Records excerpted from a collection:
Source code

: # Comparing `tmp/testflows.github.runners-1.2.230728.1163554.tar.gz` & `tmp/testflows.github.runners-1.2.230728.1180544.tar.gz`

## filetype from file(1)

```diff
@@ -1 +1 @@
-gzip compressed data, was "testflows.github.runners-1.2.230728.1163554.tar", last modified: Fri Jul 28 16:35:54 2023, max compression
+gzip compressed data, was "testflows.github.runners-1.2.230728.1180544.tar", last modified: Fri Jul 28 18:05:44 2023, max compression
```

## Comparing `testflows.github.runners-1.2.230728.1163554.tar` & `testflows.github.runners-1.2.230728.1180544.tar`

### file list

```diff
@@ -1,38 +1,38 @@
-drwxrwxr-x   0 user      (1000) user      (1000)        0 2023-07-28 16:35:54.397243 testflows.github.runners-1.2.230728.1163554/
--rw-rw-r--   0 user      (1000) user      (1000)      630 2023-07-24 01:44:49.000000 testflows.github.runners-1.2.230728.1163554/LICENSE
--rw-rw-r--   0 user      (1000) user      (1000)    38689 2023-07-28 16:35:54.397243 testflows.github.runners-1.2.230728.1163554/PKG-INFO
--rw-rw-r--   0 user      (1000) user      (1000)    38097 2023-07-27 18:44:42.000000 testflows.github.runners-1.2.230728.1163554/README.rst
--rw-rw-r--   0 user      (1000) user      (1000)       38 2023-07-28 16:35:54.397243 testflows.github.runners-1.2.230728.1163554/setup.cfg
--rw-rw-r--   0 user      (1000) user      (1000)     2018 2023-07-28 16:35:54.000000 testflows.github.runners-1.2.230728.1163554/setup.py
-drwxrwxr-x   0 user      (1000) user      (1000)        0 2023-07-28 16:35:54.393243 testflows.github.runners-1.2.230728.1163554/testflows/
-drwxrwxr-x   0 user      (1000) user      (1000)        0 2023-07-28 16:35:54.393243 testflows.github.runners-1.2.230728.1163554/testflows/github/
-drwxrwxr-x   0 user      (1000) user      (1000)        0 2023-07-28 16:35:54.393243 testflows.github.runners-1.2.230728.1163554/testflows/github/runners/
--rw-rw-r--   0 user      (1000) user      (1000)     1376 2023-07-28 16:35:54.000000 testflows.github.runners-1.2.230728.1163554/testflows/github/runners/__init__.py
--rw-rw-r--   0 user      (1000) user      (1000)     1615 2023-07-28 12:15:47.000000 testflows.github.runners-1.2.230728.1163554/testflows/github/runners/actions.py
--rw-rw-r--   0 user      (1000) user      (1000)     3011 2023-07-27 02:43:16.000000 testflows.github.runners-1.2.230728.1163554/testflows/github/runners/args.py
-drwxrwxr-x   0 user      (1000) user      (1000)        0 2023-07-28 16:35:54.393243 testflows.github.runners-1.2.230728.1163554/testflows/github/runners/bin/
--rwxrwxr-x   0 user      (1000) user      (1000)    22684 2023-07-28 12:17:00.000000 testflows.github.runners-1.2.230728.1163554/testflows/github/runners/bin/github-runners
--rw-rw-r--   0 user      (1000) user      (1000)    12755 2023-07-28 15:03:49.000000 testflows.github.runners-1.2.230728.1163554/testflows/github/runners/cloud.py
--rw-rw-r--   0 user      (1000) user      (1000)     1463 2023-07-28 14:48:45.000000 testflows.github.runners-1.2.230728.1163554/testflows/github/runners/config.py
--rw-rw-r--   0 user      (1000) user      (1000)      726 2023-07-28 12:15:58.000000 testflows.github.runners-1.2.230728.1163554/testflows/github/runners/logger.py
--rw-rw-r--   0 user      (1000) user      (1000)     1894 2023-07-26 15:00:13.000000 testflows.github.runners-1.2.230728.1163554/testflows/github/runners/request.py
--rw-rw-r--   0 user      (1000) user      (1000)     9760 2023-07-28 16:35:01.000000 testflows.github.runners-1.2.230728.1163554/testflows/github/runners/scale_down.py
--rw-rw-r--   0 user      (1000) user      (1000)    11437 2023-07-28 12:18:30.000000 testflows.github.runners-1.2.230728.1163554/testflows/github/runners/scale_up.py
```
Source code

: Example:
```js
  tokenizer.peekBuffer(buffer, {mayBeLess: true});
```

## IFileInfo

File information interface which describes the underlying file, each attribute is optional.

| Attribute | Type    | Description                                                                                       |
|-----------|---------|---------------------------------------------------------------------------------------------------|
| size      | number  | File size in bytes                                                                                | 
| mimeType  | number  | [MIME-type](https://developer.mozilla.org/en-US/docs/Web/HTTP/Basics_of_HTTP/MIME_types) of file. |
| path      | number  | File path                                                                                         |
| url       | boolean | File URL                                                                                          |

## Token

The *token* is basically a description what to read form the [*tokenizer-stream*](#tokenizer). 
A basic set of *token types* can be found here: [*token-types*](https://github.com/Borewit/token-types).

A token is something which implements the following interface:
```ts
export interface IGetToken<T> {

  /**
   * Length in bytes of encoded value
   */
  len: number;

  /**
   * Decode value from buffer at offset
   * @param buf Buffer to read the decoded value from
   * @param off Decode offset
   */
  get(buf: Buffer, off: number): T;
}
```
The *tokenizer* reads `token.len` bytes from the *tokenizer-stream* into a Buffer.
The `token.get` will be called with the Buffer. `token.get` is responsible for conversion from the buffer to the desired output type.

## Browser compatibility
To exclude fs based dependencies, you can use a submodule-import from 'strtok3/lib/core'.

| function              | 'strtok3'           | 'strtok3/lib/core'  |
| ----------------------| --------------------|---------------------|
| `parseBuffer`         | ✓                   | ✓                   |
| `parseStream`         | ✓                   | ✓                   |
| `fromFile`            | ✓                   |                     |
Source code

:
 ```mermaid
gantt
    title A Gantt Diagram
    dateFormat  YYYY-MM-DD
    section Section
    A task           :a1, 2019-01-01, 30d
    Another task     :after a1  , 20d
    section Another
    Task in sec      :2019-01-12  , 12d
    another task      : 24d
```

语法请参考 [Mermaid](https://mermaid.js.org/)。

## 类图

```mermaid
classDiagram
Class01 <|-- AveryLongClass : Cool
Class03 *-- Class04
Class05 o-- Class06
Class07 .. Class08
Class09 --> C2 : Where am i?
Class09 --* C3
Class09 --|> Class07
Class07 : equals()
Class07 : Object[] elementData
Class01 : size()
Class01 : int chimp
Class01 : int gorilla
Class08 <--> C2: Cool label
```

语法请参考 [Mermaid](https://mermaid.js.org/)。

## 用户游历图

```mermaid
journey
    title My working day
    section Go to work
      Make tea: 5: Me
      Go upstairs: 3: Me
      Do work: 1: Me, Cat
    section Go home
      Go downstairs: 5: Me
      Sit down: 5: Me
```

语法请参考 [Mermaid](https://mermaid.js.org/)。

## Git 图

▸ The task: With no alteration of any kind, give the data again in full.

▸ Answer to this exercise:
Source code

: # Comparing `tmp/testflows.github.runners-1.2.230728.1163554.tar.gz` & `tmp/testflows.github.runners-1.2.230728.1180544.tar.gz`

## filetype from file(1)

```diff
@@ -1 +1 @@
-gzip compressed data, was "testflows.github.runners-1.2.230728.1163554.tar", last modified: Fri Jul 28 16:35:54 2023, max compression
+gzip compressed data, was "testflows.github.runners-1.2.230728.1180544.tar", last modified: Fri Jul 28 18:05:44 2023, max compression
```

## Comparing `testflows.github.runners-1.2.230728.1163554.tar` & `testflows.github.runners-1.2.230728.1180544.tar`

### file list

```diff
@@ -1,38 +1,38 @@
-drwxrwxr-x   0 user      (1000) user      (1000)        0 2023-07-28 16:35:54.397243 testflows.github.runners-1.2.230728.1163554/
--rw-rw-r--   0 user      (1000) user      (1000)      630 2023-07-24 01:44:49.000000 testflows.github.runners-1.2.230728.1163554/LICENSE
--rw-rw-r--   0 user      (1000) user      (1000)    38689 2023-07-28 16:35:54.397243 testflows.github.runners-1.2.230728.1163554/PKG-INFO
--rw-rw-r--   0 user      (1000) user      (1000)    38097 2023-07-27 18:44:42.000000 testflows.github.runners-1.2.230728.1163554/README.rst
--rw-rw-r--   0 user      (1000) user      (1000)       38 2023-07-28 16:35:54.397243 testflows.github.runners-1.2.230728.1163554/setup.cfg
--rw-rw-r--   0 user      (1000) user      (1000)     2018 2023-07-28 16:35:54.000000 testflows.github.runners-1.2.230728.1163554/setup.py
-drwxrwxr-x   0 user      (1000) user      (1000)        0 2023-07-28 16:35:54.393243 testflows.github.runners-1.2.230728.1163554/testflows/
-drwxrwxr-x   0 user      (1000) user      (1000)        0 2023-07-28 16:35:54.393243 testflows.github.runners-1.2.230728.1163554/testflows/github/
-drwxrwxr-x   0 user      (1000) user      (1000)        0 2023-07-28 16:35:54.393243 testflows.github.runners-1.2.230728.1163554/testflows/github/runners/
--rw-rw-r--   0 user      (1000) user      (1000)     1376 2023-07-28 16:35:54.000000 testflows.github.runners-1.2.230728.1163554/testflows/github/runners/__init__.py
--rw-rw-r--   0 user      (1000) user      (1000)     1615 2023-07-28 12:15:47.000000 testflows.github.runners-1.2.230728.1163554/testflows/github/runners/actions.py
--rw-rw-r--   0 user      (1000) user      (1000)     3011 2023-07-27 02:43:16.000000 testflows.github.runners-1.2.230728.1163554/testflows/github/runners/args.py
-drwxrwxr-x   0 user      (1000) user      (1000)        0 2023-07-28 16:35:54.393243 testflows.github.runners-1.2.230728.1163554/testflows/github/runners/bin/
--rwxrwxr-x   0 user      (1000) user      (1000)    22684 2023-07-28 12:17:00.000000 testflows.github.runners-1.2.230728.1163554/testflows/github/runners/bin/github-runners
--rw-rw-r--   0 user      (1000) user      (1000)    12755 2023-07-28 15:03:49.000000 testflows.github.runners-1.2.230728.1163554/testflows/github/runners/cloud.py
--rw-rw-r--   0 user      (1000) user      (1000)     1463 2023-07-28 14:48:45.000000 testflows.github.runners-1.2.230728.1163554/testflows/github/runners/config.py
--rw-rw-r--   0 user      (1000) user      (1000)      726 2023-07-28 12:15:58.000000 testflows.github.runners-1.2.230728.1163554/testflows/github/runners/logger.py
--rw-rw-r--   0 user      (1000) user      (1000)     1894 2023-07-26 15:00:13.000000 testflows.github.runners-1.2.230728.1163554/testflows/github/runners/request.py
--rw-rw-r--   0 user      (1000) user      (1000)     9760 2023-07-28 16:35:01.000000 testflows.github.runners-1.2.230728.1163554/testflows/github/runners/scale_down.py
--rw-rw-r--   0 user      (1000) user      (1000)    11437 2023-07-28 12:18:30.000000 testflows.github.runners-1.2.230728.1163554/testflows/github/runners/scale_up.py
```
Source code

: Example:
```js
  tokenizer.peekBuffer(buffer, {mayBeLess: true});
```

## IFileInfo

File information interface which describes the underlying file, each attribute is optional.

| Attribute | Type    | Description                                                                                       |
|-----------|---------|---------------------------------------------------------------------------------------------------|
| size      | number  | File size in bytes                                                                                | 
| mimeType  | number  | [MIME-type](https://developer.mozilla.org/en-US/docs/Web/HTTP/Basics_of_HTTP/MIME_types) of file. |
| path      | number  | File path                                                                                         |
| url       | boolean | File URL                                                                                          |

## Token

The *token* is basically a description what to read form the [*tokenizer-stream*](#tokenizer). 
A basic set of *token types* can be found here: [*token-types*](https://github.com/Borewit/token-types).

A token is something which implements the following interface:
```ts
export interface IGetToken<T> {

  /**
   * Length in bytes of encoded value
   */
  len: number;

  /**
   * Decode value from buffer at offset
   * @param buf Buffer to read the decoded value from
   * @param off Decode offset
   */
  get(buf: Buffer, off: number): T;
}
```
The *tokenizer* reads `token.len` bytes from the *tokenizer-stream* into a Buffer.
The `token.get` will be called with the Buffer. `token.get` is responsible for conversion from the buffer to the desired output type.

## Browser compatibility
To exclude fs based dependencies, you can use a submodule-import from 'strtok3/lib/core'.

| function              | 'strtok3'           | 'strtok3/lib/core'  |
| ----------------------| --------------------|---------------------|
| `parseBuffer`         | ✓                   | ✓                   |
| `parseStream`         | ✓                   | ✓                   |
| `fromFile`            | ✓                   |                     |
Source code

:
 ```mermaid
gantt
    title A Gantt Diagram
    dateFormat  YYYY-MM-DD
    section Section
    A task           :a1, 2019-01-01, 30d
    Another task     :after a1  , 20d
    section Another
    Task in sec      :2019-01-12  , 12d
    another task      : 24d
```

语法请参考 [Mermaid](https://mermaid.js.org/)。

## 类图

```mermaid
classDiagram
Class01 <|-- AveryLongClass : Cool
Class03 *-- Class04
Class05 o-- Class06
Class07 .. Class08
Class09 --> C2 : Where am i?
Class09 --* C3
Class09 --|> Class07
Class07 : equals()
Class07 : Object[] elementData
Class01 : size()
Class01 : int chimp
Class01 : int gorilla
Class08 <--> C2: Cool label
```

语法请参考 [Mermaid](https://mermaid.js.org/)。

## 用户游历图

```mermaid
journey
    title My working day
    section Go to work
      Make tea: 5: Me
      Go upstairs: 3: Me
      Do work: 1: Me, Cat
    section Go home
      Go downstairs: 5: Me
      Sit down: 5: Me
```

语法请参考 [Mermaid](https://mermaid.js.org/)。

## Git 图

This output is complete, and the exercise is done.